Temperate (Lysogenic) vs. Virulent (Lytic) Phages

• Lysogenic Cycle: Viral genome integrates into host DNA as a prophage, replicates with host, can later enter lytic cycle (induction).

• Lysogenic Conversion: Prophage genes alter host phenotype (e.g., Vibrio cholerae virulence).

• Main Difference: Lysogenic cycle involves integration and dormancy; lytic cycle results in immediate host cell lysis.

Animal Virus Infection

• Attachment: Viral proteins bind to tissue-specific host cell receptors (cell tropism).

• Entry: Naked viruses may inject DNA; enveloped viruses enter by endocytosis or membrane fusion.

• Synthesis: Uncoating of nucleocapsid; DNA viruses often replicate in nucleus, RNA viruses in cytoplasm.

• Outcomes:

  • Lytic infection (cell death)

  • Persistent infection

  • Latent infection (e.g., herpesviruses, HIV)
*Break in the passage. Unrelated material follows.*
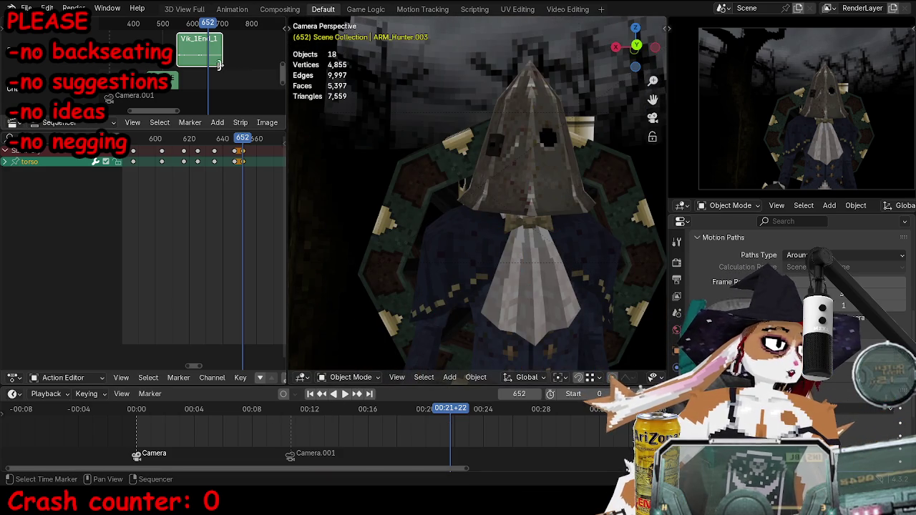
key("space")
  • Transformation (tumor development, e.g., HPV)

• Assembly and Release: Enveloped viruses bud from the cell, acquiring host membrane.

Example: The image above shows (a) normal cervical cells and (b) cancerous cervical cells, illustrating transformation by viral infection (e.g., HPV).
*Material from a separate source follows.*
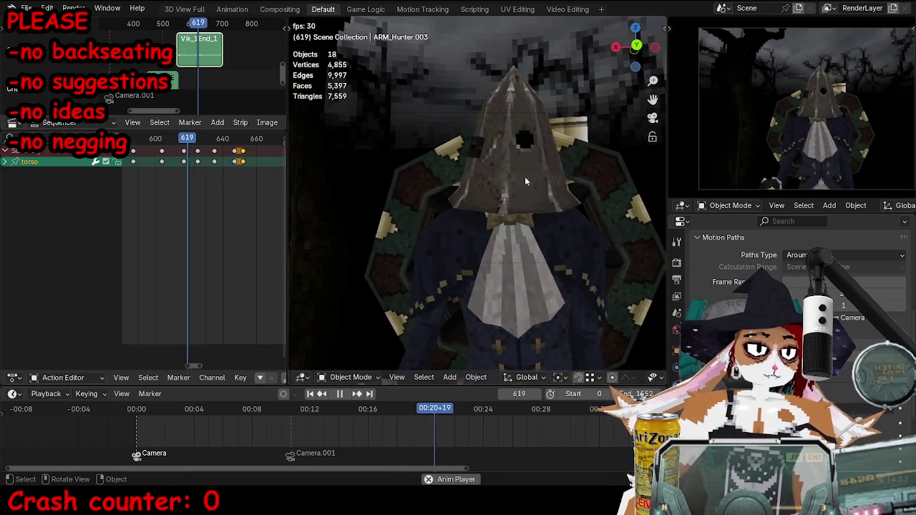
key("space")
scroll(524, 177, "down", 1)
Baltimore Classification of Viral Genomes

The Baltimore classification groups viruses based on their genome type and replication strategy. Each class uses specific enzymes for genome replication and mRNA synthesis.

Example: The image above summarizes the Baltimore classification, showing genome types, replication, and transcription strategies for each class.

Key Enzymes: DNA polymerase, RNA polymerase, RNA-dependent RNA polymerase, and reverse transcriptase are essential for viral genome replication and mRNA synthesis.

Latent and Persistent Viral Infections

• Latent Infection: Virus remains dormant within the host cell, with no active replication (e.g., herpes simplex virus).

• Persistent Infection: Virus continuously replicates at low levels without causing cell death (e.g., hepatitis B virus).

Prions – Proteinaceous Infectious Particles

• Genetic Material: Prions lack nucleic acids; they are composed solely of protein.

• Structure: Abnormally folded proteins that induce misfolding of normal host proteins.

• Diseases: Cause spongiform encephalopathies (e.g., Creutzfeldt-Jakob disease, mad cow disease).

• Replication: Prion proteins convert normal proteins into the prion form.

• Pathogenesis: Accumulation of prion proteins forms plaques in the CNS, leading to neuronal death and loss of function.